La métropole du Grand Nancy soutient le projet financièrement à hauteur de 150.000 € pour mettre en place les premières étapes. "Cela va nous permettre de faire notre première décharge plasma avant la fin de l’année. En s’associant avec "Renaissance fusion", cela nous met en situation de trouver une véritable rupture technologique. Si notre recherche aboutit, les avantages seront spectaculaires. On pourrait produire la même quantité d’énergie qu’une centrale nucléaire avec zéro risque nucléaire, car la fusion n’entraîne pas de réaction en chaîne contrairement à la fission des centrales actuelles. Les déchets seront moindres.

Une production propre

Une centrale nucléaire à fusion pourrait produire autant d’énergie qu’une centrale nucléaire à fission. L’idée à terme est bien de les remplacer. "Elles seront plus stables, plus sûres, pas de problème d’approvisionnement en combustibles, car énormément d'éléments peuvent fusionner et sont en quantité sur la planète. On peut donc parler de technologie durable. Tout ce qui est plus léger que le fer, dans le tableau périodique des éléments, peut fusionner en libérant de l’énergie. Cela ne veut pas dire que c’est plus facile à faire.  Le deutérium et le tritium sont deux isotopes de l’hydrogène. Ils peuvent servir à cette réaction.  Avec un litre de ce combustible, on pourrait alimenter New-York pendant cinq mois. le deutérium est simple à extraire. La réaction deutérium/tritium est celle qui est le plus étudiée. Sur le papier, c’est celle qui a le meilleur rendement. Mais d’autres sont à l’étude. La réaction protons/bore par exemple, ne produit pas de neutron, donc aucun déchet radioactif, mais elle est techniquement plus difficile à réaliser. "   

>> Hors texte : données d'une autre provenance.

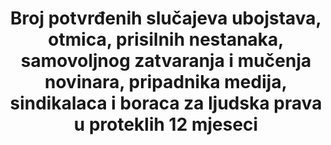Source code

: ﻿---
title: >-
  Broj potvrđenih slučajeva ubojstava, otmica, prisilnih nestanaka, samovoljnog zatvaranja i mučenja novinara, pripadnika medija, sindikalaca i boraca za ljudska prava u proteklih 12 mjeseci
permalink: /16-10-1/
sdg_goal: 16
layout: indicator
indicator: 16.10.1
indicator_variable: null
graph: null
graph_type_description: null
graph_status_notes: unk
variable_description: null
variable_notes: null
un_designated_tier: '3'
un_custodial_agency: 'OHCHR  (Partnering  Agencies:  ILO,  UNESCO-UIS)'
target_id: '16.1'
has_metadata: true
goal_meta_link: 'http://unstats.un.org/sdgs/files/metadata-compilation/Metadata-Goal-16.pdf'
goal_meta_link_page: 33
indicator_name: >-
  Broj potvrđenih slučajeva ubojstava, otmica, prisilnih nestanaka, samovoljnog zatvaranja i mučenja novinara, pripadnika medija, sindikalaca i boraca za ljudska prava u proteklih 12 mjeseci
target: >-
  Osigurati javni pristup informacijama te štititi temeljne slobode, u skladu s nacionalnim zakonodavstvom i međunarodnim ugovorima.
source_title: null
source_notes: null
published: true  

rationale_interpretation: >-
  Podaci o kršenjima ljudskih prava počinjenih protiv novinara, sindikalaca i boraca za ljudska prava potrebna su kako bi mogli znati da li su temeljne slobode, uključujući pravo na slobodu mišljenja i izražavanja, koje uključuje pravo na informiranje i pravo na slobodu mirnog okupljanja i udruživanja, zaštićene u skladu s međunarodnim pravom. Država je dužna poštivati ljudska prava svih osoba pod svojom jurisdikcijom, budući se mora suzdržati od kršenja tih prava, ali i štititi pojedince od akata trećih osoba. Ovaj pokazatelj stoga obuhvaća sve takve slučajeve, ali u situacijama kada je ubojstvo, nestanak, pritvaranje, napad ili mučenje počinjeno od strane agenta države ili bilo koje druge osobe koja djeluje pod državnim autoritetom ili u suučesništvu ili s pristankom države ili u slučajevima u kojima država ne uspije adekvatno istražiti, kazniti ili pružiti obeštećenje za djelo koje je počinila treća osoba, te će to predstavljati kršenje ljudskih prava. @@ Ubojstvo, nestanak, samovoljno zatvaranje, napad i mučenje novinara, sindikalaca i boraca za ljudska prava može imati negativan učinak na slobodu izražavanja i druge temeljne slobode. Kako bismo imali punu sliku o opsegu zaštite temeljnih sloboda, preporučljivo je imati košaru pokazatelja na nacionalnoj razini, uključujući pristup informacijama, ostale aspekte prava na slobodu mišljenja i izražavanja te slobodu okupljanja i udruživanja, osobito pravo na komunikaciju s međunarodnim mehanizmima o ljudskim pravima te druge oblike kršenja ljudskih prava koji se često čine protiv novinara, sindikalaca i boraca za ljudska prava, što može uključivati zastrašivanje, uznemiravanje, progon, klevetanje i ograničavanje kretanja.
indicator_definition: >-
  Za ovaj pokazatelj, ubojstvo uključuje namjerno ubojstvo i druge oblike proizvoljnog lišenja života, kako je formulirano u članku 6 (1) ICCPR-a. Prisilni nestanak se definira kao uhićenje, pritvaranje, otmica ili bilo koji drugi oblik lišenja slobode, nakon čega slijedi odbijanje priznavanja lišenja slobode ili prikrivanja sudbine ili mjesta gdje je nestala osoba, a što takvu osobu stavlja izvan zaštite pravnog sustava (Međunarodna konvencija o zaštiti svih osoba od prisilnih nestanaka, prilagođena kako bi se u obzir mogli uzeti nestanci koje su proveli ne-državni akteri). Arbitražni pritvor je pritvor bez provođenja predviđenog postupka i zaštitnih mjera, kako je predviđeno u članku 9. stavku 1. ICCPR-a. Mučenje znači bilo koji čin kojim se namjerno nanosi teška bol ili patnja, bilo fizička ili psihička, za svrhe kao što je dobivanje podataka ili priznanja od žrtve ili treće osobe, kažnjavanja žrtve ili treće osobe za djelo koje je počinila ona ili treća osoba ili za koju postoji sumnja da ga je počinila žrtva ili treća osoba, ili kako bi se zastrašilo bilo žrtvu bilo treću osobu, ili iz bilo kojeg razloga temeljenog na diskriminaciji bilo koje vrste, kada je takva bol ili patnja nanesena od strane ili na poticaj ili uz suglasnost ili pristanak službene osobe ili druge osobe koja djeluje u službenom svojstvu (Konvencija protiv mučenja). Napad označava fizički napad na tijelo druge osobe koji rezultira ozbiljnom tjelesnom ozljedom. Borci za ljudska prava je pojam koji se koristi za ljude koji sami ili s drugima djeluju na promicanju ili zaštiti ljudskih prava. Borci za ljudska prava mogu se prepoznati prije svega prema onom što rade te je putem opisa njihovih aktivnosti i konteksta u kojima rade moguće ovaj termin najbolje objasniti. Definicija boraca za ljudska prava može uključivati novinare i sindikalce, ali svaki pojedini slučaj se uračunava samo jednom. Drugi primjeri mogu uključivati studentsku kampanju za okončanje mučenja u zatvorima, političare koji se bore protiv korupcije ili svjedoke u sudskim postupcima u vezi kršenja ljudskih prava. Termin novinara obuhvaća novinare, medijske djelatnike i novinarstvo na društvenim medijima koji generiraju znatan javni interes. Ova koncepcija dogovorena su od strane država članica UNESCO-a, a može uključivati širok spektar dionika, uključujući profesionalne novinare i analitičare, inozemne dopisnike i lokalne novinare, kao i blogere te druge proizvođače društvenih medija koji se bave nekim oblicima samo-publiciranja, bilo u tisku, na Internetu ili drugdje, novinare iz tradicionalnih medija i oni koji rade na više medija. Pojam "sindikalist" odnosi se na pojedinca zaposlenog u ili ovlaštenog od sindikata i na druge izabrane predstavnike radnika, uključujući i radnike u neformalnom sektoru. Pokazatelj se izračunava kao ukupan broj prijavljenih slučajeva ubojstava, nestanaka, samovoljnog zatvaranja, napada i mučenja novinara, sindikalaca i boraca za ljudska prava tijekom izvještajnog razdoblja, potvrđenih od strane nezavisnih tijela (u ovom slučaju OHCHR i UNESCO)
---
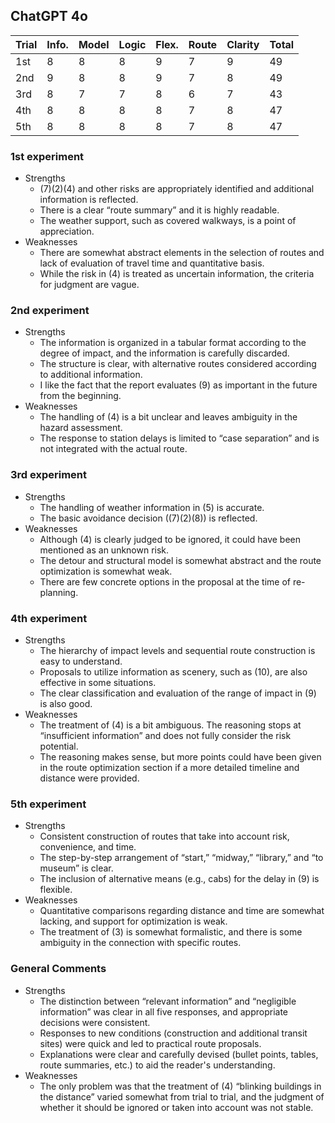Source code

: ## ChatGPT 4o

| Trial | Info. | Model | Logic | Flex. | Route | Clarity | Total |
| --- | --- | --- | --- | --- | --- | --- | --- |
| 1st | 8 | 8 | 8 | 9 | 7 | 9 | 49 |
| 2nd | 9 | 8 | 8 | 9 | 7 | 8 | 49 |
| 3rd | 8 | 7 | 7 | 8 | 6 | 7 | 43 |
| 4th | 8 | 8 | 8 | 8 | 7 | 8 | 47 |
| 5th | 8 | 8 | 8 | 8 | 7 | 8 | 47 |

### 1st experiment

- Strengths
    - (7)(2)(4) and other risks are appropriately identified and additional information is reflected.
    - There is a clear “route summary” and it is highly readable.
    - The weather support, such as covered walkways, is a point of appreciation.
- Weaknesses
    - There are somewhat abstract elements in the selection of routes and lack of evaluation of travel time and quantitative basis.
    - While the risk in (4) is treated as uncertain information, the criteria for judgment are vague.

### 2nd experiment

- Strengths
    - The information is organized in a tabular format according to the degree of impact, and the information is carefully discarded.
    - The structure is clear, with alternative routes considered according to additional information.
    - I like the fact that the report evaluates (9) as important in the future from the beginning.
- Weaknesses
    - The handling of (4) is a bit unclear and leaves ambiguity in the hazard assessment.
    - The response to station delays is limited to “case separation” and is not integrated with the actual route.

### 3rd experiment

- Strengths
    - The handling of weather information in (5) is accurate.
    - The basic avoidance decision ((7)(2)(8)) is reflected.
- Weaknesses
    - Although (4) is clearly judged to be ignored, it could have been mentioned as an unknown risk.
    - The detour and structural model is somewhat abstract and the route optimization is somewhat weak.
    - There are few concrete options in the proposal at the time of re-planning.

### 4th experiment

- Strengths
    - The hierarchy of impact levels and sequential route construction is easy to understand.
    - Proposals to utilize information as scenery, such as (10), are also effective in some situations.
    - The clear classification and evaluation of the range of impact in (9) is also good.
- Weaknesses
    - The treatment of (4) is a bit ambiguous. The reasoning stops at “insufficient information” and does not fully consider the risk potential.
    - The reasoning makes sense, but more points could have been given in the route optimization section if a more detailed timeline and distance were provided.

### 5th experiment

- Strengths
    - Consistent construction of routes that take into account risk, convenience, and time.
    - The step-by-step arrangement of “start,” “midway,” “library,” and “to museum” is clear.
    - The inclusion of alternative means (e.g., cabs) for the delay in (9) is flexible.
- Weaknesses
    - Quantitative comparisons regarding distance and time are somewhat lacking, and support for optimization is weak.
    - The treatment of (3) is somewhat formalistic, and there is some ambiguity in the connection with specific routes.

### General Comments

- Strengths
    - The distinction between “relevant information” and “negligible information” was clear in all five responses, and appropriate decisions were consistent.
    - Responses to new conditions (construction and additional transit sites) were quick and led to practical route proposals.
    - Explanations were clear and carefully devised (bullet points, tables, route summaries, etc.) to aid the reader's understanding.
- Weaknesses
    - The only problem was that the treatment of (4) “blinking buildings in the distance” varied somewhat from trial to trial, and the judgment of whether it should be ignored or taken into account was not stable.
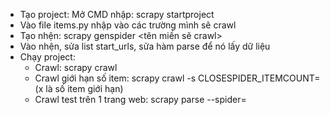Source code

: - Tạo project: Mở CMD nhập: scrapy startproject <ProjectName>
- Vào file items.py nhập vào các trường mình sẽ crawl
- Tạo nhện: scrapy genspider <spidername> <tên miền sẽ crawl>
- Vào nhện, sửa list start_urls, sửa hàm parse để nó lấy dữ liệu
- Chạy project:
	+ Crawl: scrapy crawl <spidername> 
	+ Crawl giới hạn số item: scrapy crawl <spidername> -s CLOSESPIDER_ITEMCOUNT=<x>
		(x  là số item giới hạn)
	+ Crawl test trên 1 trang web: scrapy parse --spider=<spidername> <url>
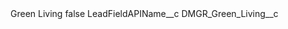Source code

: <?xml version="1.0" encoding="UTF-8"?>
<CustomMetadata xmlns="http://soap.sforce.com/2006/04/metadata" xmlns:xsi="http://www.w3.org/2001/XMLSchema-instance" xmlns:xsd="http://www.w3.org/2001/XMLSchema">
    <label>Green Living</label>
    <protected>false</protected>
    <values>
        <field>LeadFieldAPIName__c</field>
        <value xsi:type="xsd:string">DMGR_Green_Living__c</value>
    </values>
</CustomMetadata>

Le concept de paroi de métal liquide porté par Renaissance Fusion devrait être testé au second semestre 2024 à Nancy. 

Une soirée de médiation scientifique animée par Pierre Girard, journaliste sur Arte et YouTube, sur le thème "Mettre le Soleil en boîte, pour une énergie infinie ? Fusion Nucléaire" est organisée le jeudi 15 juin 2023 à 18 h dans l’auditorium du Musée des Beaux-Arts de Nancy. Une conférence à suivre en direct sur YouTube.